細胞は下の図ような膜に覆われている。しかし、これだけでは細胞の内と外で物質のやり取りができない。そこで、細胞の中にいろいろなものが取り込まれるように「秘密の扉」(NHKスペシャルでこう表現されていた)が埋め込まれている。例えば、ナトリウムやカリウムの出入りもこの秘密の扉の開け閉めが決めてとなる。前回、コレステロールは膜の構成成分になると記載したが、コレステロールはこの膜の硬さを決めるのに重要な役割を果たす。しかし好事魔多し。血中にコレステロールが多く存在すると大変なことが起きる。油(コレステロール)がたまる⇒血管が固くなる(動脈硬化)⇒プラークができる⇒プラークが破れて血管の中で血が固まる⇒血管が詰まる(脳梗塞、心筋梗塞)

細胞膜に埋め込まれた秘密の扉

細胞の分子生物学第2版、P.279、KYOIKUSYAからの引用


コレステロールは体にとって必要なんです

何かと目の敵にされているコレステロール。
コレステロールは本当に悪者?
細胞は下の図のようなものでおおわれている。【頭(水に溶ける部分)と足(水に溶けない部分)のある物体(リン脂質分子)】コレステロールはここにはまり込む。

コレステロールは自由に動く足を固定する。要は安定させるのである。頭と足のある物体1個に対してコレステロール1個存在するので、細胞膜にはたくさんのコレステロールが存在する。

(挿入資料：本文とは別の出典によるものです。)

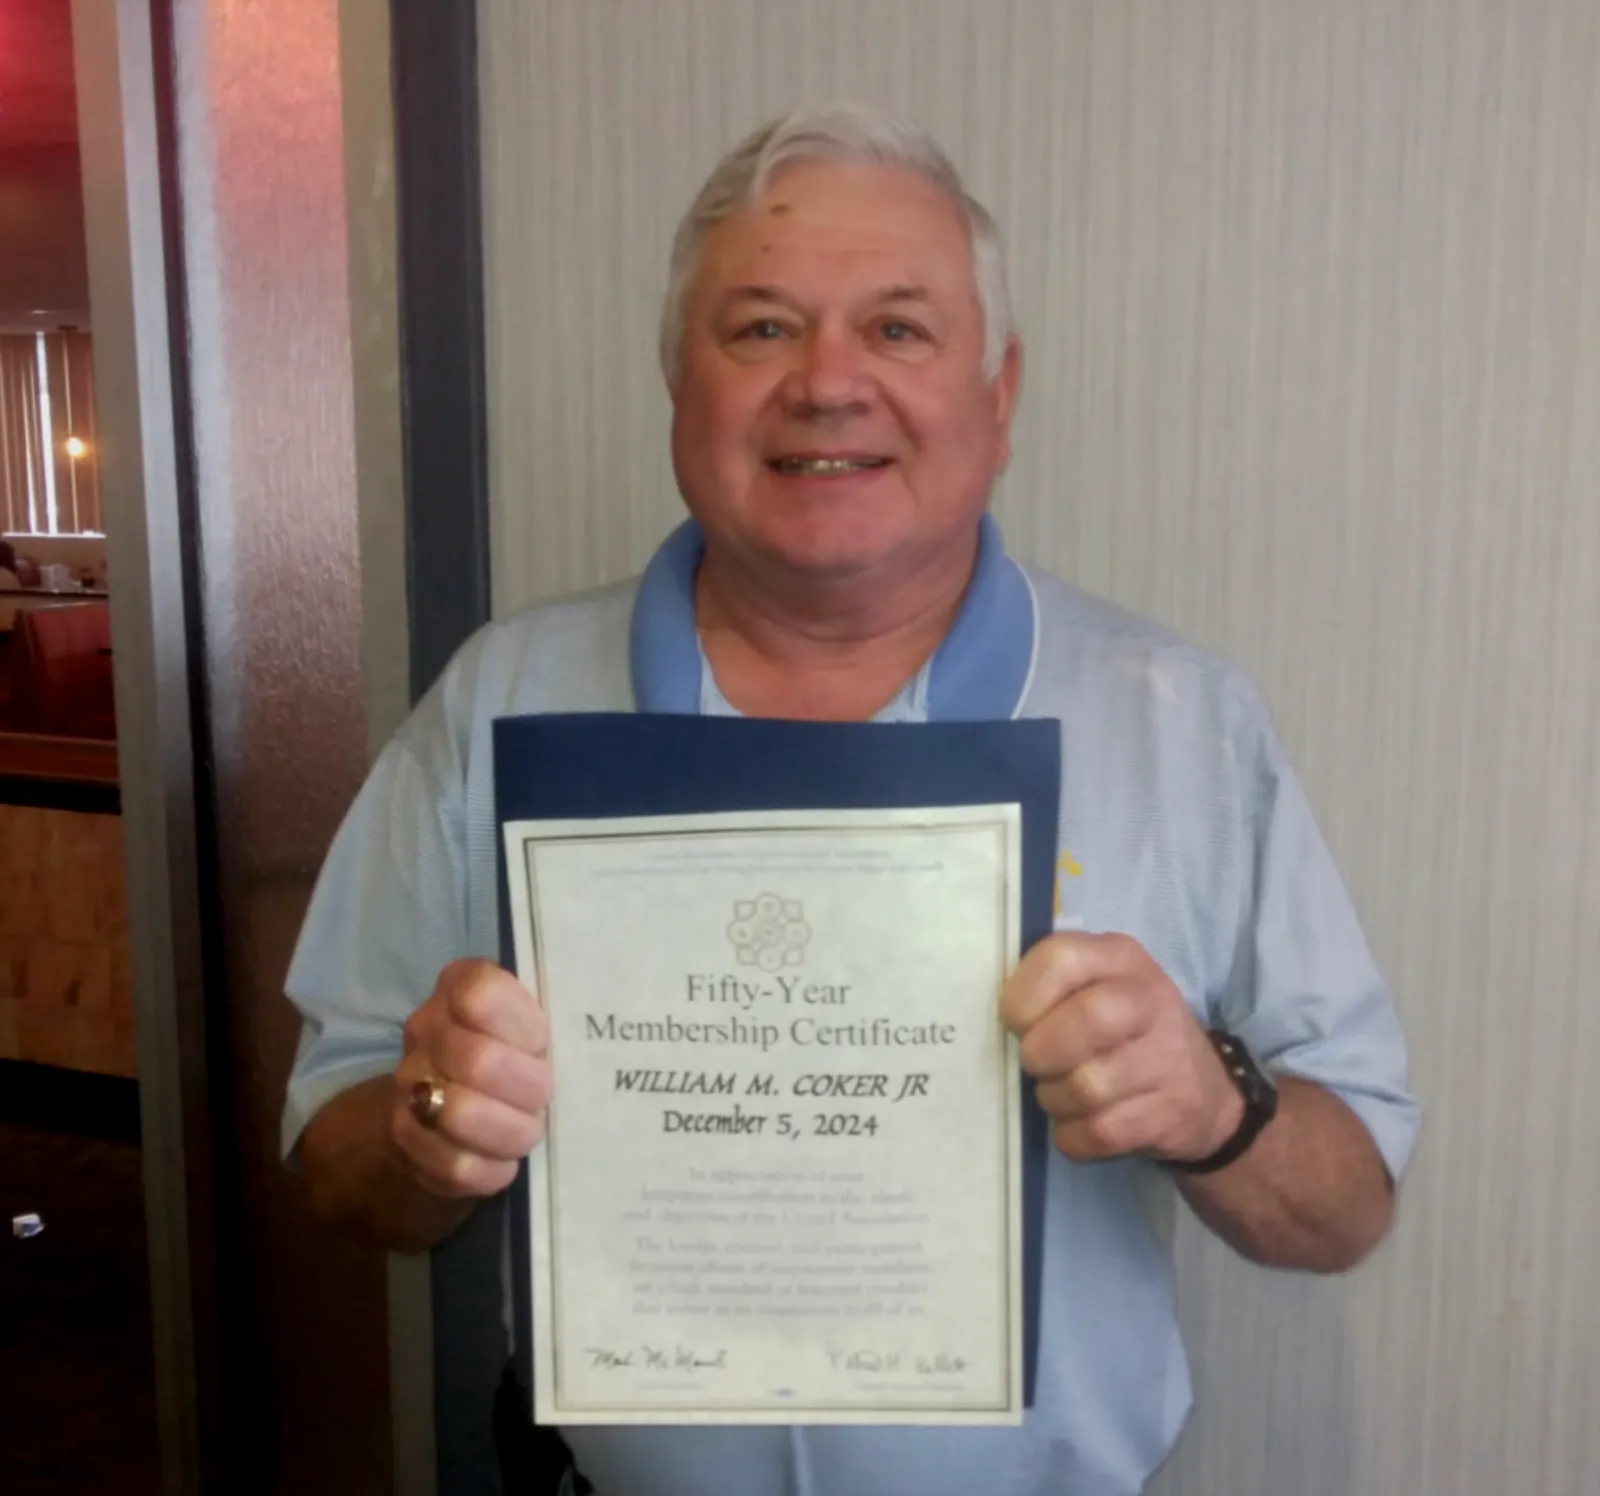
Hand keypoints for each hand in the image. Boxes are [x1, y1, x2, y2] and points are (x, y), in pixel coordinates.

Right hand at [389, 959, 551, 1198]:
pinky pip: (455, 1164)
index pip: (482, 995)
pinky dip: (492, 1168)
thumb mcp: (538, 1024)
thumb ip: (558, 1018)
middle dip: (528, 1088)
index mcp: (460, 986)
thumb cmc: (520, 1053)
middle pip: (479, 1060)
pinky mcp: (406, 1138)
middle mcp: (426, 1028)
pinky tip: (505, 1160)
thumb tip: (602, 1030)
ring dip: (511, 1131)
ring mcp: (409, 1084)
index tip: (542, 1045)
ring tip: (528, 1130)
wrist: (460, 1104)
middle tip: (545, 1097)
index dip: (523, 1028)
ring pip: (461, 1114)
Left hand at [999, 933, 1241, 1164]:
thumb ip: (1048, 988)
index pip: (1061, 958)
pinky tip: (1080, 1123)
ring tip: (1060, 1093)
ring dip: (1055, 1099)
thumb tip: (991, 1018)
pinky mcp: (1171, 1113)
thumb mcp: (1094, 987)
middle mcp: (1151, 999)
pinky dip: (1074, 1136)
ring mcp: (1168, 1058)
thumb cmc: (1121, 1032)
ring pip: (1088, 1087)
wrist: (1204, 1093)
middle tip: (1036, 1063)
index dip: (1023, 997)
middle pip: (1088, 1020)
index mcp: (1120, 957)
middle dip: (1043, 1052)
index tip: (1015, 1024)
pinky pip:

左の図はコレステロール。右の図は2個の頭と足の物体に入り込むコレステロール

コレステロールはタンパク質と結合したLDL(悪玉コレステロール)の形をとって血管内を運ばれている。細胞がコレステロールを欲しがると
1. LDLの鍵穴が細胞膜上にできる。
2. コレステロールを含むLDLがカギとしてくっつく。
3. コレステロールだけが細胞膜の中に取り込まれる。
4. 一定の量取り込まれたら、LDLの鍵穴は消失する。

LDLの鍵穴に欠損があると(ヒトの場合、500人に1人の割合)、コレステロールが膜の中に入り込めないため、血中のコレステロールが上昇して動脈がおかゆのようになり(若年性粥状動脈硬化症)、冠動脈疾患で若年期に死亡する例が多い。

コレステロールが必要以上に血中にあると上記のように動脈硬化になり、プラークという普通では存在しないものができてくる。 コレステロールは多すぎるのは困るがゼロになると体が維持できない。ほどほどが良いのである。